Bon je ne vais pas mentir, je ne suis pas un fan inconditionnel de Cro-Mags même si je reconnais l’importance et la qualité d’un album comme The Age Of Quarrel. Mais quelle meilleure carte postale à ramener d’un voyage à Big Apple que l’autobio du mec le plus NY hardcore de la planète, Mr Harley Flanagan ?
De son enfance dans le ghetto Portoricain du Lower East Side, celui d’avant la gentrification, à la une des faits divers NYais avec la fameuse baston au couteau avec ses anciens collègues. De son enfance entourée de figures de la Beat Generation aux tournées avec Motörhead. Du trip skinhead aux temples Krishna. Des abus de tout ce qui est possible au végétarisme, la vie de Harley est celle de NY, celle de la pauvreté et de la violence, celle du NYHC.

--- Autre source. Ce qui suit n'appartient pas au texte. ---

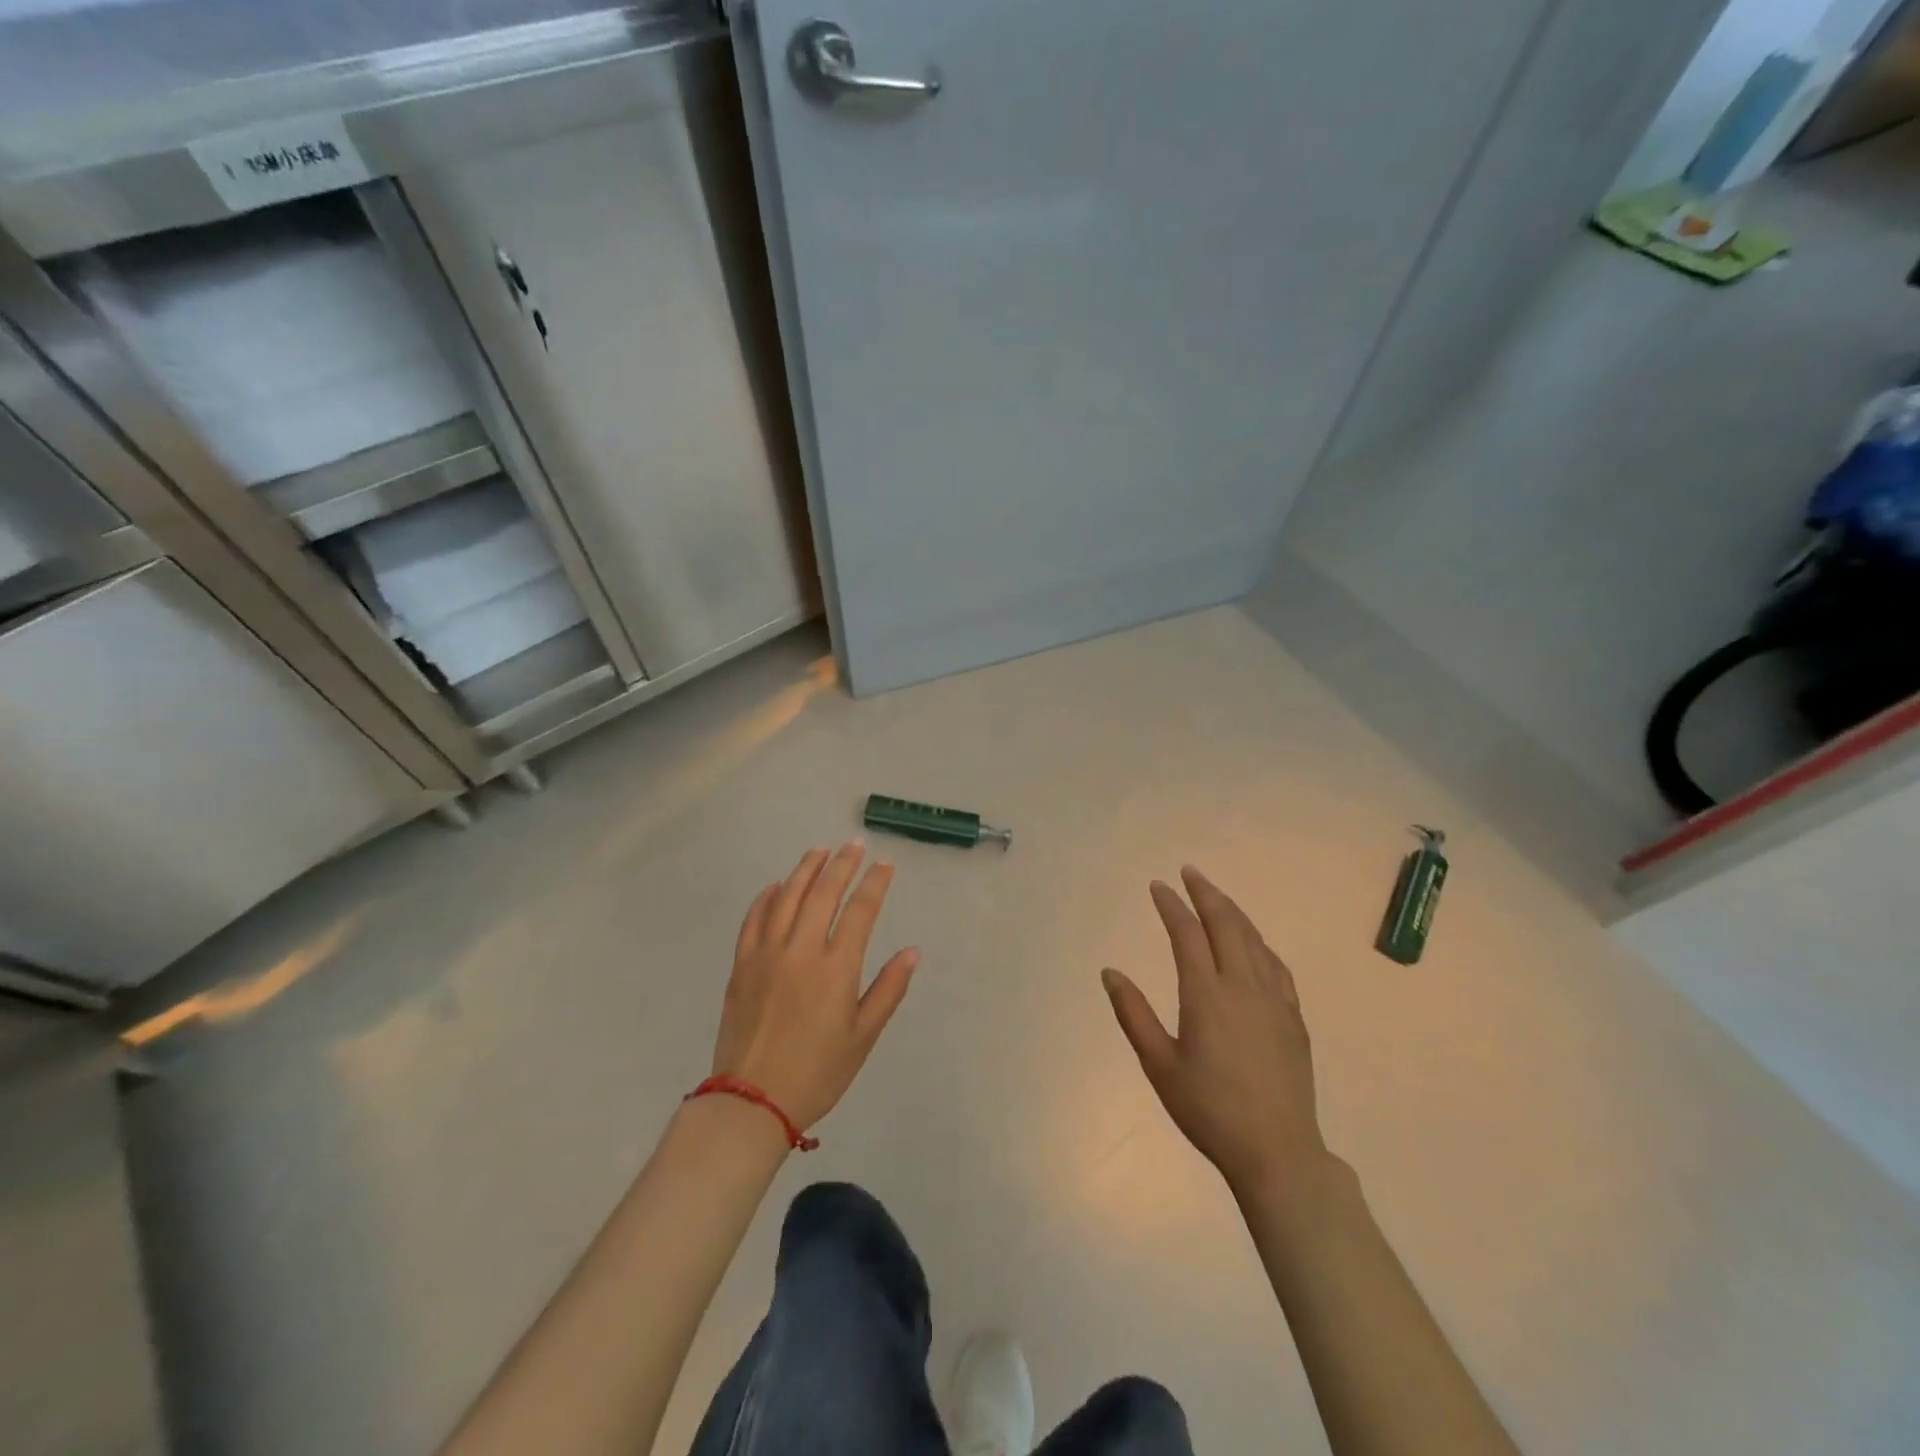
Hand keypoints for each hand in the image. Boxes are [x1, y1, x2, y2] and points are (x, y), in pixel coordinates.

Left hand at [712, 842, 918, 1132]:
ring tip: (819, 851)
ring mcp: (767, 953)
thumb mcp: (863, 1036)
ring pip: (787, 896)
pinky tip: (777, 886)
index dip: (875, 883)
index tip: (885, 865)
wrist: (752, 1101)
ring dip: (805, 869)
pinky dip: (767, 897)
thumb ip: (888, 990)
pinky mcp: (742, 964)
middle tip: (854, 845)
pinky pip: (754, 918)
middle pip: (824, 892)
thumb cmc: (817, 1071)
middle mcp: (802, 949)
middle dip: (842, 864)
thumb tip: (912, 951)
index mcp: (836, 967)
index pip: (861, 910)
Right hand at [1103, 866, 1325, 1195]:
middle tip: (1189, 872)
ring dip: (1233, 911)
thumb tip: (1110, 972)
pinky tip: (1253, 942)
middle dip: (1206, 893)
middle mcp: (1242, 986)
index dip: (1172, 906)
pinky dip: (1259, 942)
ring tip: (1216, 896)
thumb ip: (1133, 1014)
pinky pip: (1276, 965)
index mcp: (1206, 995)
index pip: (1187, 934)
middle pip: (1225, 924)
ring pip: (1253, 939)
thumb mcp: (1159, 1065)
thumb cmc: (1209, 1110)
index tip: (1158, 886)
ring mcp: (1273, 1000)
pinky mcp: (1293, 1017)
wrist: (1277, 1151)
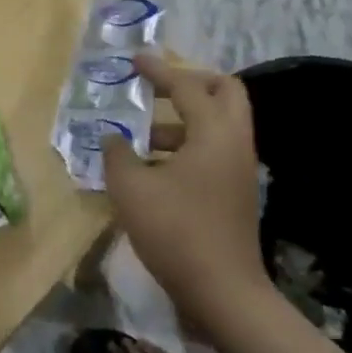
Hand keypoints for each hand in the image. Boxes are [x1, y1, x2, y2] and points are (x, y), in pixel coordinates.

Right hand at [101, 55, 269, 311]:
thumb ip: (117, 154)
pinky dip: (185, 145)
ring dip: (182, 119)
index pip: (187, 86)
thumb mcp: (132, 189)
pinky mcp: (235, 192)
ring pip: (217, 124)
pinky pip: (213, 150)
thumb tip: (112, 137)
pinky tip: (150, 166)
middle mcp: (234, 143)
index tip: (134, 60)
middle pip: (225, 93)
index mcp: (213, 133)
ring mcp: (239, 169)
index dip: (158, 70)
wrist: (223, 293)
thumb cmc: (176, 231)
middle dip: (190, 82)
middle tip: (155, 88)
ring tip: (139, 135)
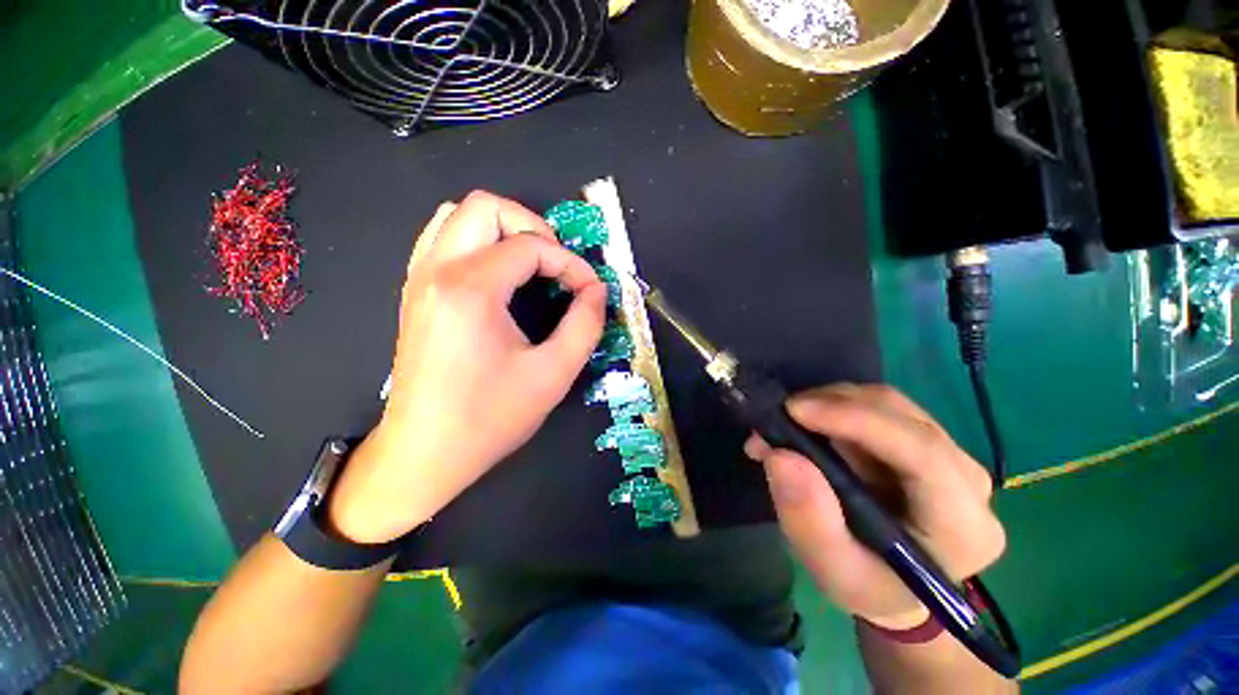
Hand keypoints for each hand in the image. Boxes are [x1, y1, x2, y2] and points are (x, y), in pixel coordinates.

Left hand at [329, 191, 607, 542]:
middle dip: (533, 227)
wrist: (425, 451)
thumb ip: (585, 324)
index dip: (570, 263)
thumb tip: (597, 290)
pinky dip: (477, 242)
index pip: (532, 246)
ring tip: (530, 264)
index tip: (589, 290)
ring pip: (457, 215)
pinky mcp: (415, 292)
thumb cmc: (490, 417)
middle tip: (556, 265)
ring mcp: (419, 279)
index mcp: (471, 290)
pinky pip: (442, 239)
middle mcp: (438, 271)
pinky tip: (498, 275)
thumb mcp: (554, 373)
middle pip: (485, 206)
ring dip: (502, 229)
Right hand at [745, 384, 1004, 628]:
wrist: (894, 586)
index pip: (921, 452)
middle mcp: (968, 480)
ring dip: (829, 403)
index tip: (795, 410)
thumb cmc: (868, 585)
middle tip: (778, 417)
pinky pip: (879, 407)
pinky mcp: (926, 441)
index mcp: (962, 525)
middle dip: (832, 405)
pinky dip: (835, 407)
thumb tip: (780, 455)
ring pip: (888, 403)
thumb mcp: (832, 570)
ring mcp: (951, 455)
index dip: (857, 420)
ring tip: (786, 422)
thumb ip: (808, 519)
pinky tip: (808, 423)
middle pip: (901, 416)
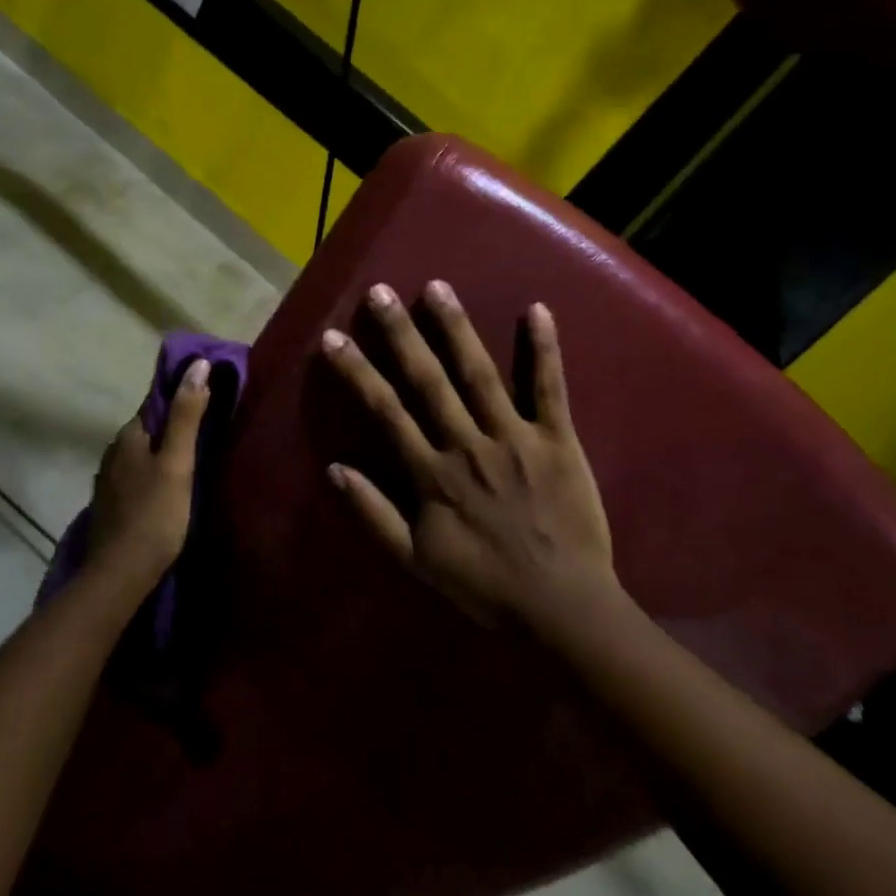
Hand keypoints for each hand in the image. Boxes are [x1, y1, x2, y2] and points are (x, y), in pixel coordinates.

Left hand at [86, 358, 210, 592]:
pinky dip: (152, 476)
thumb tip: (197, 364)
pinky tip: (167, 490)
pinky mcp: (110, 506)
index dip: (182, 400)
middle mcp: (112, 452)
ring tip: (192, 463)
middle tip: (207, 435)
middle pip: (149, 430)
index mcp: (129, 436)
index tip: (209, 402)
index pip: (156, 404)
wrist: (120, 575)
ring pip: (141, 455)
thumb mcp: (178, 461)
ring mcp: (108, 481)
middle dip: (173, 428)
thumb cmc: (155, 514)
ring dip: (162, 454)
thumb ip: (187, 414)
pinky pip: (136, 478)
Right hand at [321, 281, 617, 629]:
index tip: (333, 337)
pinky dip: (545, 349)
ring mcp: (516, 437)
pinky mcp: (559, 439)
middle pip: (428, 381)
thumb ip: (373, 515)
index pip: (386, 412)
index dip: (357, 372)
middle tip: (380, 292)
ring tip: (437, 287)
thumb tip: (334, 469)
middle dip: (401, 334)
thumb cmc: (486, 586)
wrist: (562, 608)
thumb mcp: (417, 561)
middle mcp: (469, 445)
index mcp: (433, 473)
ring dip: (457, 328)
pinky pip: (550, 388)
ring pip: (480, 374)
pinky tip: (538, 309)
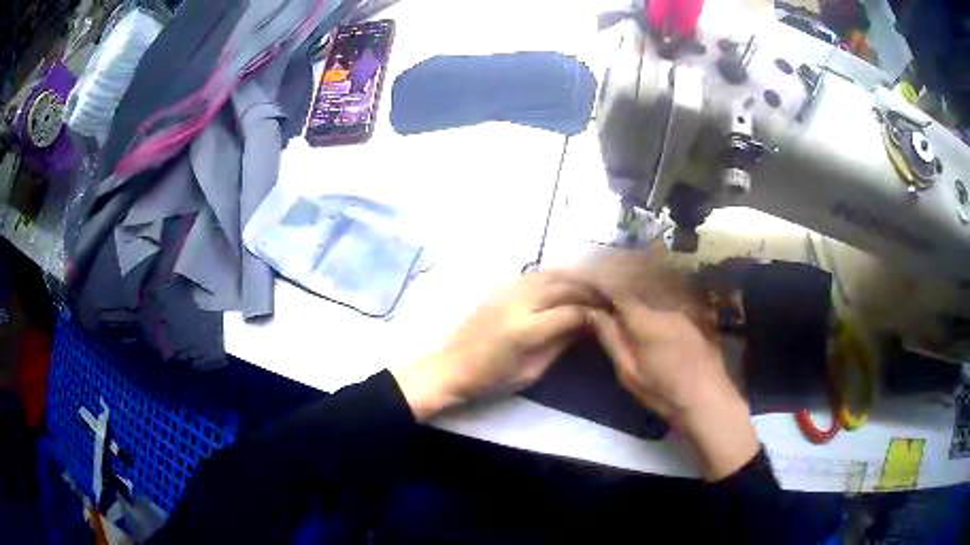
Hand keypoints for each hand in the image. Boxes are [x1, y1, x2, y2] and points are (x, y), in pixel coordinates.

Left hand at [392, 271, 608, 421]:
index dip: (594, 315)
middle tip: (608, 300)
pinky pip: (536, 274)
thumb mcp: (532, 370)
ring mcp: (508, 290)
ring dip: (576, 280)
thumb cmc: (493, 378)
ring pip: (551, 275)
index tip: (609, 318)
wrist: (453, 366)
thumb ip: (561, 343)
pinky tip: (567, 285)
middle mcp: (518, 302)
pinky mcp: (501, 287)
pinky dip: (556, 276)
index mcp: (526, 329)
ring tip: (593, 290)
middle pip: (564, 287)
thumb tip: (587, 325)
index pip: (571, 312)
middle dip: (590, 292)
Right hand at [588, 297, 758, 480]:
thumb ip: (611, 338)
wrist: (707, 400)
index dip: (603, 285)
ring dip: (639, 303)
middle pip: (637, 292)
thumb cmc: (663, 392)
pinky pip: (668, 309)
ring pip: (654, 300)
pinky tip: (655, 328)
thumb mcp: (629, 371)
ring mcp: (682, 314)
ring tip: (631, 317)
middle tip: (607, 304)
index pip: (619, 291)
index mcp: (645, 320)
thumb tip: (593, 312)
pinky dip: (656, 311)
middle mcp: (665, 308)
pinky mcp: (694, 322)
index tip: (590, 286)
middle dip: (620, 293)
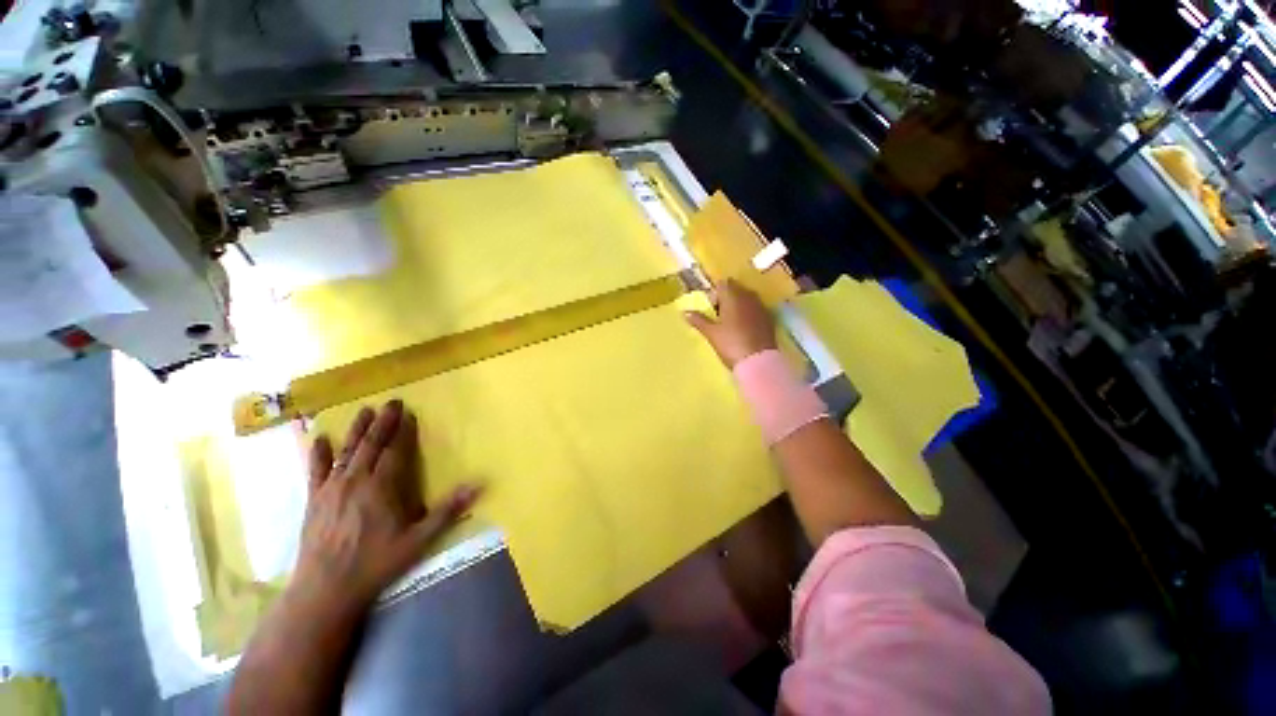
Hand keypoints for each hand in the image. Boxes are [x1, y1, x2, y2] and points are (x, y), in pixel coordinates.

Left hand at [293, 400, 479, 611]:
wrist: (325, 590)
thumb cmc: (376, 563)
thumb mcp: (418, 540)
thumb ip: (447, 511)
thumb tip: (478, 485)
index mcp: (382, 487)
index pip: (395, 451)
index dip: (403, 432)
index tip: (409, 413)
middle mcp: (356, 481)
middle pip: (371, 445)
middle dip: (383, 422)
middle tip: (392, 402)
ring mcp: (332, 489)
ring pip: (346, 452)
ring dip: (357, 430)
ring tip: (365, 410)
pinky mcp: (314, 500)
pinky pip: (316, 471)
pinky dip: (319, 454)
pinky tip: (320, 439)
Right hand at [685, 280, 777, 367]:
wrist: (757, 362)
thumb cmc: (730, 344)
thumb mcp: (711, 333)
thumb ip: (698, 320)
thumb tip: (685, 312)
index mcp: (732, 296)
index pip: (722, 284)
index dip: (714, 294)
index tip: (710, 309)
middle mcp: (748, 296)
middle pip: (735, 289)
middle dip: (726, 298)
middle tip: (718, 316)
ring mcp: (761, 307)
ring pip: (747, 298)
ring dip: (738, 306)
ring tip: (730, 323)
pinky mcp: (769, 318)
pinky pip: (755, 309)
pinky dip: (748, 314)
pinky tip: (743, 329)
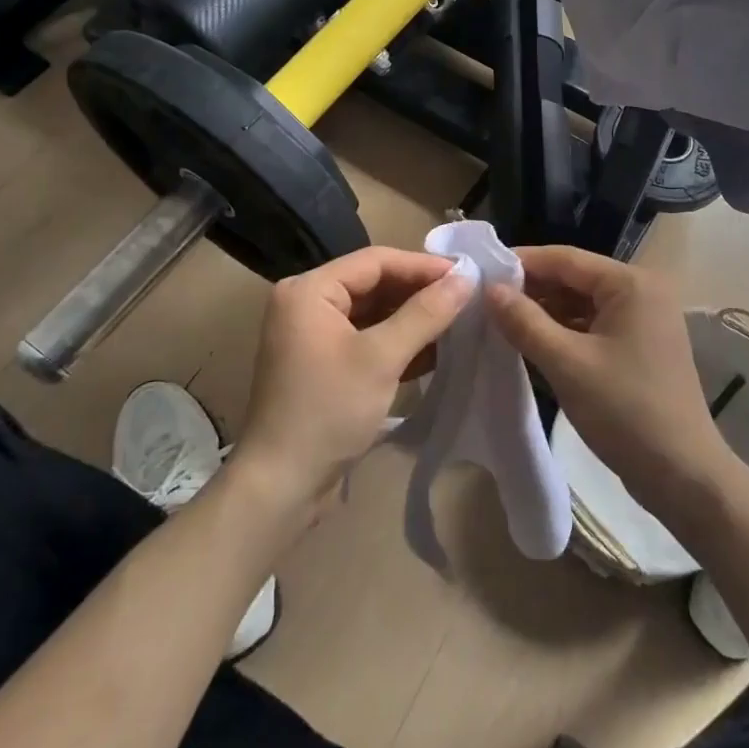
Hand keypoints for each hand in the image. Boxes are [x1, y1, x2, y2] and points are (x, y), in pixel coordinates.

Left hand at [233, 247, 472, 524]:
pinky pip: (368, 340)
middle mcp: (307, 304)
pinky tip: (437, 351)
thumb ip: (425, 314)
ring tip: (460, 321)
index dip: (422, 266)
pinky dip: (399, 343)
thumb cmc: (327, 411)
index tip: (466, 275)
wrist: (281, 486)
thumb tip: (466, 278)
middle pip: (374, 285)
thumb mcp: (381, 358)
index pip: (375, 261)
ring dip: (414, 319)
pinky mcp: (324, 365)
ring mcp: (314, 337)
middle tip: (467, 298)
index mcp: (309, 290)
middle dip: (420, 293)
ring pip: (374, 314)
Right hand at [485, 247, 732, 514]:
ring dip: (544, 312)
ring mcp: (643, 321)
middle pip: (574, 279)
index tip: (481, 271)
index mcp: (631, 284)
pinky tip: (530, 343)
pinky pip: (593, 327)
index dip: (522, 262)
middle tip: (484, 300)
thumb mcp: (567, 364)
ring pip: (582, 304)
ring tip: (499, 321)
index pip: (566, 258)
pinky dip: (563, 332)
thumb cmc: (626, 411)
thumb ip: (525, 322)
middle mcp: (642, 292)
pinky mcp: (639, 347)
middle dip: (531, 289)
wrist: (683, 476)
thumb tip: (490, 289)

En parlant de violence, celle-ci est omniprésente dans le bouquin, Harley semble à la fois la regretter (“I’m ashamed for having been that person, and for having known and been around people like that.”) et à la fois jubiler à l’évocation de bastons et autres rixes qui jalonnent sa vie, si bien que ça en devient vite relou et que le bouquin prend plus l’allure d’une discussion de comptoir avec ton pote skinhead bourré (le style d’écriture est super primaire, ce qui est pratique quand tu n’es pas parfaitement bilingue) que du document passionnant que promettaient les premiers chapitres. Tu rajoutes à ça les querelles et autres ragots avec son friend or foe John Joseph et ça devient tout de même assez pénible. Dommage car le NY dépeint au cours du livre, la vie absolument incroyable du personnage, et les anecdotes sur les débuts de la scène NYHC, auraient largement suffi et le livre passe du coup de claque documentaire crue, violente et réaliste à une espèce d’egotrip limite ridicule.
Je me rappel d’une discussion avec Arthur de Chaviré il y a quelque temps où l’on constatait que l’on passait souvent dans dans notre scène d’un discours original qui dépeint une réalité à un folklore repris dans la forme par des personnes qui n’en vivent pas le fond, ou comment la réalité influence le propos qui fini lui même par influencer la réalité à son tour. On parlait bien évidement de violence dans le hardcore mais ça fonctionne autant à mon avis pour l’emokid qui joue les losers sentimentaux que pour le groupe de poppunk qui te raconte les joies et peines de la vie sur la route après à peine 6 mois d’existence. Il y a plusieurs passages à ce propos dans le livre de Flanagan, qui constate que les textes de Cro-Mags (particulièrement ceux de The Age Of Quarrel) qui venaient directement de leur expérience de zonars dans les ghettos mal famés du NY de la fin 70’s/début 80’s, donc emprunts de la violence du contexte où l’auto-défense était nécessaire à la survie au sein des rues envahies de gangs plus brutaux les uns que les autres, ont influencés la seconde génération NYHC qui elle venait principalement de quartiers plus aisés et beaucoup plus tranquilles. Ces derniers ont du coup perpétué une tradition violente hors contexte qui a fini par pourrir cette scène et qui perdure jusqu’à chez nous quelques décennies plus tard. Flanagan est bien remonté contre ça, à juste titre. De quoi remettre en place tout ceux qui fantasment sur l’époque où le hardcore était dangereux, alors qu’on a eu depuis un paquet d’occasions de lui donner un autre sens plus adéquate avec nos vies et notre environnement. Comme m’a dit une fois Tony Adolescents, “Profitez du fait de pouvoir être punk sans avoir à vous faire tabasser en concert par d’autres punks ou les flics, sans voir vos amis mourir de coups de couteaux, d’overdose ou du sida, vous vivez une époque beaucoup plus intéressante que la notre”.
A lire donc pour les fans de early hardcore, de Cro-Mags évidemment, pour les amoureux de NY et les amateurs de biographies hallucinantes, une grande partie du contenu vaut quand même bien le fait de passer outre les passages relous inintéressants et le narcissisme de Mr Hard-Core.